④ Count unique calendar days
days = pd.to_datetime(long_calls.timestamps, unit="s").normalize()
unique_days = days.unique()
return np.array([len(unique_days)], dtype=np.float32)
Timestamps are converted to pandas datetime and normalised to midnight (removing time components). .unique() then counts distinct calendar days. A subscriber who made 5 long calls on the same day contributes only 1 to the count — the target measures how many days had long calls, not how many long calls total.
Training
Once the target function is defined, fine-tune a downstream model:
from pathlib import Path
from monad.ui.config import TrainingParams, MetricParams, MetricMonitoringMode
from monad.config.early_stopping import EarlyStopping
from monad.ui.module import load_from_foundation_model, RegressionTask
module = load_from_foundation_model(
checkpoint_path=Path("./foundation_model"),
downstream_task=RegressionTask(num_targets=1),
target_fn=days_with_long_calls_target_fn,
)
training_params = TrainingParams(
checkpoint_dir=Path("./<this_model>"),
learning_rate=1e-4,
epochs=20,
devices=[0],
metrics=[
MetricParams(alias="mae", metric_name="MeanAbsoluteError"),
MetricParams(alias="mse", metric_name="MeanSquaredError"),
MetricParams(alias="r2", metric_name="R2Score"),
],
metric_to_monitor="val_mae_0",
metric_monitoring_mode=MetricMonitoringMode.MIN,
early_stopping=EarlyStopping(min_delta=1e-4, patience=5),
)
module.fit(training_params, seed=42)
Evaluation
from pathlib import Path
from datetime import datetime, timezone
from monad.ui.module import load_from_checkpoint
from monad.ui.config import TestingParams, MetricParams, OutputType
module = load_from_checkpoint(Path("./<this_model>"))

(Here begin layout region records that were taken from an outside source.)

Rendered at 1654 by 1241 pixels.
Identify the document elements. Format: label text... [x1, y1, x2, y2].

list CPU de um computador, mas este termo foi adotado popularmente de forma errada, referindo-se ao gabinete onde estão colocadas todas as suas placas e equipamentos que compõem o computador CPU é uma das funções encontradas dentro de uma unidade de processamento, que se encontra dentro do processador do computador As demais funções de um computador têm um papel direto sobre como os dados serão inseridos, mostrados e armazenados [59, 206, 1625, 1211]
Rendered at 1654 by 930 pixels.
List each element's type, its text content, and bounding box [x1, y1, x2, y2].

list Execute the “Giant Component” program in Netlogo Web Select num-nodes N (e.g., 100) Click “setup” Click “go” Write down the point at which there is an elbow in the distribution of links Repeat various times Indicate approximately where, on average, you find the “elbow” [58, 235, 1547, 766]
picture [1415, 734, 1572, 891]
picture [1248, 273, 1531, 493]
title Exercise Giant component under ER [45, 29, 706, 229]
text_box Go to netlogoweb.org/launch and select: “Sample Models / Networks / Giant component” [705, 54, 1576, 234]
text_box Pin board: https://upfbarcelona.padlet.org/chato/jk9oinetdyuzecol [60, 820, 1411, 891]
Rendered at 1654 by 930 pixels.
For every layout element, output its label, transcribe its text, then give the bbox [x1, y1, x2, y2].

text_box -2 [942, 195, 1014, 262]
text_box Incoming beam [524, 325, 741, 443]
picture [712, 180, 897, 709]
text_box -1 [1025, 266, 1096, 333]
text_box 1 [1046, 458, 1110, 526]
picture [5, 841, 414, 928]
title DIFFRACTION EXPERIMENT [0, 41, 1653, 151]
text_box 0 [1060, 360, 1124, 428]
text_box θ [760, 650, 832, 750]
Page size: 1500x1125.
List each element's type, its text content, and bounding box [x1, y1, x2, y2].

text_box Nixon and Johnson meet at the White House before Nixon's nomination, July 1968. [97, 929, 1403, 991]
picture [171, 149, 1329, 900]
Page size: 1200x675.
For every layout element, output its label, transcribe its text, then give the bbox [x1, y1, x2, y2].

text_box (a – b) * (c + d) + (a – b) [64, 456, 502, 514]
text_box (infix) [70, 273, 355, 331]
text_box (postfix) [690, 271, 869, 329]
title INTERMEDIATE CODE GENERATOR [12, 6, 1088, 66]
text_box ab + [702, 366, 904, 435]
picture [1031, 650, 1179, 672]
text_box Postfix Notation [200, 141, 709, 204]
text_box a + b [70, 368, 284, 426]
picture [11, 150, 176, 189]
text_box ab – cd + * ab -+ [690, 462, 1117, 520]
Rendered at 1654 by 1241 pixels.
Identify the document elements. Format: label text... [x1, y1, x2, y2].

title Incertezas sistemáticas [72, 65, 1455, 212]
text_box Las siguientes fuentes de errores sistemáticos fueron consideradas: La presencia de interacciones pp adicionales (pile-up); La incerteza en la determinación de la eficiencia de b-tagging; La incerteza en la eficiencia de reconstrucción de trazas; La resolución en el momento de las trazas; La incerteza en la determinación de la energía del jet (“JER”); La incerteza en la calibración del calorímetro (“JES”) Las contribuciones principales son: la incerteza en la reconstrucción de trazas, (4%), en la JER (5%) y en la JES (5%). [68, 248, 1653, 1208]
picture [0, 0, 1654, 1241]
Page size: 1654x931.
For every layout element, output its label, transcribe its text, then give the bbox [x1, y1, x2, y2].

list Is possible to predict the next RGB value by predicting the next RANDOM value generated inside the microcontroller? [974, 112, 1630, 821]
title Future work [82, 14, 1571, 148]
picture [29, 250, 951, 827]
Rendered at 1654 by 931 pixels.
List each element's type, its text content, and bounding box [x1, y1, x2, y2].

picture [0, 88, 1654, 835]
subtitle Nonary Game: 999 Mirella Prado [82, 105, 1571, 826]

testing_params = TestingParams(
prediction_date=datetime(2024, 5, 1, tzinfo=timezone.utc),
output_type=OutputType.DECODED,
devices=[0],
metrics=[
MetricParams(alias="mae", metric_name="MeanAbsoluteError"),
MetricParams(alias="mse", metric_name="MeanSquaredError"),
MetricParams(alias="r2", metric_name="R2Score"),
],
)
results = module.test(testing_params)
Prediction
from pathlib import Path
from datetime import datetime, timezone
from monad.ui.module import load_from_checkpoint
from monad.ui.config import TestingParams, OutputType
module = load_from_checkpoint(Path("./<this_model>"))
testing_params = TestingParams(
local_save_location=Path("./predictions.tsv"),
output_type=OutputType.DECODED,
prediction_date=datetime(2024, 6, 1, tzinfo=timezone.utc),
devices=[0],
)
predictions = module.predict(testing_params)
Recommended Metrics
| Metric | Why it matters |
|---|---|
| MAE | Average absolute error — intuitive and robust to outliers. |
| RMSE | Penalises large errors more heavily than MAE. |
| R² | Proportion of variance explained by the model. |
| MAPE | Percentage-based error — useful for comparing across scales. |
Production Tips
- Tune the duration threshold for your market. 20 minutes is a reasonable default, but call behavior varies by region and demographic. Analyze your call duration distribution to find a meaningful threshold.
- Distinguish between call types. If your data includes call categories (personal, business, conference), consider filtering to specific types for more targeted predictions.
- Use predictions for plan recommendations. Subscribers predicted to have many long-call days may benefit from unlimited voice plans, while those predicted to have few may prefer data-heavy plans.
- Normalise by plan type. Unlimited-plan subscribers naturally have more long calls. Consider training separate models or adding plan type as a feature.